▶ Texto fuente
——

Selección. En el Mundial "somos todos argentinos", aunque no esté integrada por locales
Por Sergio Sinay (*)
Albert Camus (1913-1960), premio Nobel y autor de novelas como El extranjero, La peste y El primer hombre, de ensayos imprescindibles, como El mito de Sísifo y El hombre rebelde, y de obras de teatro de poderosa vigencia, como Calígula, Los justos y El malentendido, fue un verdadero héroe moral del siglo veinte, y su legado resuena hoy de modo vibrante. Fallecido en un accidente automovilístico cuando viajaba como acompañante de su editor y amigo Michel Gallimard el 3 de enero de 1960, un día antes de ese penoso evento había declarado: “No conozco nada más absurdo que morir en un accidente de auto”.

——

▶ Material proporcionado
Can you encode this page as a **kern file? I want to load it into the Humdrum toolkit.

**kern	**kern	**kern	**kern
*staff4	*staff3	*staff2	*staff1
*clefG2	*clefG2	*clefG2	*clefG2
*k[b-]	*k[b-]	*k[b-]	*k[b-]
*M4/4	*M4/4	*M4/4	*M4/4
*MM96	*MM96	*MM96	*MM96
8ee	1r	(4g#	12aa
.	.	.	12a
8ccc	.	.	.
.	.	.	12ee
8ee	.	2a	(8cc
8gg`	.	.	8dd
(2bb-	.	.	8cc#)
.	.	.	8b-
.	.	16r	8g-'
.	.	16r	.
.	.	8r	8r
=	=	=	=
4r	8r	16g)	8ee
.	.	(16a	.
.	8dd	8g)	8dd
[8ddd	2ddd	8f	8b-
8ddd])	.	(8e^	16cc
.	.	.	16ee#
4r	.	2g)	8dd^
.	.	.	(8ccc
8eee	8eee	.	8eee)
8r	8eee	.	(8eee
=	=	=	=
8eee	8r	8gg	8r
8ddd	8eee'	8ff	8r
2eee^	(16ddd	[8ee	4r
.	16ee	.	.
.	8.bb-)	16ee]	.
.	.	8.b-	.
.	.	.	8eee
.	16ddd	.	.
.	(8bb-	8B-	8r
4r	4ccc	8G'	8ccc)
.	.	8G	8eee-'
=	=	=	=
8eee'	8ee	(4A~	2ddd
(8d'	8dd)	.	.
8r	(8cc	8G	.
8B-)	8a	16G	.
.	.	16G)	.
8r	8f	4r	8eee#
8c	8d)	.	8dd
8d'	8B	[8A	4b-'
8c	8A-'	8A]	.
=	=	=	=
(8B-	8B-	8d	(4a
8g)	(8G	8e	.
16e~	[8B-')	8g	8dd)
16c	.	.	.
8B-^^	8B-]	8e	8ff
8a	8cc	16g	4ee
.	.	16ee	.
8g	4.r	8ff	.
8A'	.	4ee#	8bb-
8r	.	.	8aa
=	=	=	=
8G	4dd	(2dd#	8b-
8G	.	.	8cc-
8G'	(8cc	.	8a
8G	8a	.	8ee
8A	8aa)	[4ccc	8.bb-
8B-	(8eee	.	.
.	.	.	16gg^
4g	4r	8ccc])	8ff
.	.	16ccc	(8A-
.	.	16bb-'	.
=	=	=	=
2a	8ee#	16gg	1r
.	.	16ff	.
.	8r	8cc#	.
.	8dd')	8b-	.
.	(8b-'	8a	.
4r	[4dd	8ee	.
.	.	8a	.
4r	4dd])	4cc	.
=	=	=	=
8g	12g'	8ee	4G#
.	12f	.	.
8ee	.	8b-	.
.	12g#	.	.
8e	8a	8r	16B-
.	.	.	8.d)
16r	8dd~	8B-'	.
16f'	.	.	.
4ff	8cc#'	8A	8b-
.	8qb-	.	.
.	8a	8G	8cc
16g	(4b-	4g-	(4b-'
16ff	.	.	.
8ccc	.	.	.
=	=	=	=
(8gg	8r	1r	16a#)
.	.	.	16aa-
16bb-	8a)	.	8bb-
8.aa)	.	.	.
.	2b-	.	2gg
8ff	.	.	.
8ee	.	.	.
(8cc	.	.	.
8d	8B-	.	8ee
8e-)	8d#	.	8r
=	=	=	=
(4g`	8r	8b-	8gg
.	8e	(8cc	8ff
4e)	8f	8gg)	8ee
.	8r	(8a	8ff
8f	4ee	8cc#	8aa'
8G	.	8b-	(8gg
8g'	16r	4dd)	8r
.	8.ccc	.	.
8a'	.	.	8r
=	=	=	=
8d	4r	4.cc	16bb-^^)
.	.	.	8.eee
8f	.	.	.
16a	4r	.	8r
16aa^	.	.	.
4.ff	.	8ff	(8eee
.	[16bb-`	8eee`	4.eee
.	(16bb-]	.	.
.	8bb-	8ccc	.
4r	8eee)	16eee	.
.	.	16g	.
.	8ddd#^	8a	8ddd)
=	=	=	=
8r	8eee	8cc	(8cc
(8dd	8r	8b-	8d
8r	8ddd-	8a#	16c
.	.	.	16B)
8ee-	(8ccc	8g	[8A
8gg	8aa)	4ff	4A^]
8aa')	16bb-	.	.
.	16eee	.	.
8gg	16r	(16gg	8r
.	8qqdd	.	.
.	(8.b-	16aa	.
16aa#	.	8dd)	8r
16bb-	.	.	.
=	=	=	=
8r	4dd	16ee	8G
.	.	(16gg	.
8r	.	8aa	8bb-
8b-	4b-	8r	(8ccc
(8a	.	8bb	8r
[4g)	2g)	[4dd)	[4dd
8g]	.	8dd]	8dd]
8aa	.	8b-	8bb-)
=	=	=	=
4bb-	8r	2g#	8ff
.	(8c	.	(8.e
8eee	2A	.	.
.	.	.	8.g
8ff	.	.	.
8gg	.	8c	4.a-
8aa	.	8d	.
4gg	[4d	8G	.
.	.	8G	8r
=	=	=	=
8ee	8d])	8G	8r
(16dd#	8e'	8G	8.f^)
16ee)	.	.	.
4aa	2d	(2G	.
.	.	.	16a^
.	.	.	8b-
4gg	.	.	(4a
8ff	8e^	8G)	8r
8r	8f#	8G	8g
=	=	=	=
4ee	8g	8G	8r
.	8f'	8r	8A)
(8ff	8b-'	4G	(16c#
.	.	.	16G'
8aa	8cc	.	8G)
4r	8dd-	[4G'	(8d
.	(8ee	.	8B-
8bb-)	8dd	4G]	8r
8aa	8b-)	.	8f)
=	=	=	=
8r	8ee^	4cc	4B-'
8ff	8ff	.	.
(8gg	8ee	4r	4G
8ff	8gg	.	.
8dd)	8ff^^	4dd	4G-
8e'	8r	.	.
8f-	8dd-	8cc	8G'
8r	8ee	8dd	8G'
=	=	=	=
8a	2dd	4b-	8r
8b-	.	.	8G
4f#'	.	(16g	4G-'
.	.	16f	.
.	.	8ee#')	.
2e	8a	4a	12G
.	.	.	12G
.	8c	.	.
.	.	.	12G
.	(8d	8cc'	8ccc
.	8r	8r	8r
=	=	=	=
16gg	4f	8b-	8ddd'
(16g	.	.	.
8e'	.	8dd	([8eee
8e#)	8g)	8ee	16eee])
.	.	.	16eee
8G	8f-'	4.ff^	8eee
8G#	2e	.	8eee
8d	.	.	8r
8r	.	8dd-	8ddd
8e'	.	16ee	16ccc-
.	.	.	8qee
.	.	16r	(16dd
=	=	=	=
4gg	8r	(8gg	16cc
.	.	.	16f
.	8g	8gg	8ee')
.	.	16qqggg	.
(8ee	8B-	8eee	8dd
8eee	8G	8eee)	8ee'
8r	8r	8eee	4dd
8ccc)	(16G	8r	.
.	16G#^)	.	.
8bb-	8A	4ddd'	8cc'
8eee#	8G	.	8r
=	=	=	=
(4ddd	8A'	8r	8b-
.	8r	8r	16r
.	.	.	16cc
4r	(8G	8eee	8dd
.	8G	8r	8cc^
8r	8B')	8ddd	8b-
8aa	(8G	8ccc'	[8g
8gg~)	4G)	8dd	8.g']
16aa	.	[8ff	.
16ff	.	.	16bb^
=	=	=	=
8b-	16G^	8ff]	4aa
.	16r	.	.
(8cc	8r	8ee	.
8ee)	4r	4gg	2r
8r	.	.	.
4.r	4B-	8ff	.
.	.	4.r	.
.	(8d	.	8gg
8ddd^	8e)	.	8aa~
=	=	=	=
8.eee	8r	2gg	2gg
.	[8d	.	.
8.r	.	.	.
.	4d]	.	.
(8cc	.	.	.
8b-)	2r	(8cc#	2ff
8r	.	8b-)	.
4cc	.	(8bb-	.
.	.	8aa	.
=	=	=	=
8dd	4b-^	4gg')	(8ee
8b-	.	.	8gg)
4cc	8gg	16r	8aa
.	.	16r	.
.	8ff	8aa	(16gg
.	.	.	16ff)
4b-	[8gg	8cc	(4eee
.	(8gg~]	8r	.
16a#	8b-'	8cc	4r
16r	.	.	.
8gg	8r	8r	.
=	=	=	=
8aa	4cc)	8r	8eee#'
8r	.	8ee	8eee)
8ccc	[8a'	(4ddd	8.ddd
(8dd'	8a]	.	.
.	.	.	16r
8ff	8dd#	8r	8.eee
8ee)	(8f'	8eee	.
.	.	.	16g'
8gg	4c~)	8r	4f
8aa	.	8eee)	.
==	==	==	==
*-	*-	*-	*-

——

▶ Tareas
1 > Indique si cada afirmación concuerda con el texto sobre Albert Camus. Responda sí o no y cite literalmente las palabras del texto que lo deciden.
(a) Camus conducía el automóvil en el accidente en que murió.
(b) Camus fue premio Nobel.
(c) Un día antes del accidente, Camus se había referido a la muerte en un accidente de auto.
2 > Prosiga el texto sobre Albert Camus a partir de su última oración.

▶ Respuestas en orden
1 >
(a) No: «cuando viajaba como acompañante de su editor y amigo Michel Gallimard».
(b) Sí: «premio Nobel».
(c) Sí: «un día antes de ese penoso evento había declarado: “No conozco nada más absurdo que morir en un accidente de auto”».

2 >
El absurdo de la existencia, al que Camus consideraba que era necesario enfrentar para encontrar el sentido de la vida, se burlaba impiadosamente de él. Nacido en Argelia, en una familia de inmigrantes franceses conocidos como pied noirs (pies negros), huérfano de padre desde su primer año de vida, fue criado por una madre analfabeta y depresiva, hacia la que sintió siempre agradecimiento y devoción. Desde muy joven Camus se entregó a sus pasiones: un periodismo comprometido y humanista, la filosofía y el fútbol. Decía que los dos lugares en que su alma reposaba y se sentía feliz eran una cancha y una sala teatral. Entre 1928 y 1930 fue arquero del Racing Universitaire de la liga argelina. Tuvo que retirarse prematuramente cuando se le diagnóstico tuberculosis, enfermedad de la que nunca se liberó totalmente. Con el correr de los años afirmaría una y otra vez lo siguiente: “Todo lo que sé de ética lo aprendí en el fútbol”.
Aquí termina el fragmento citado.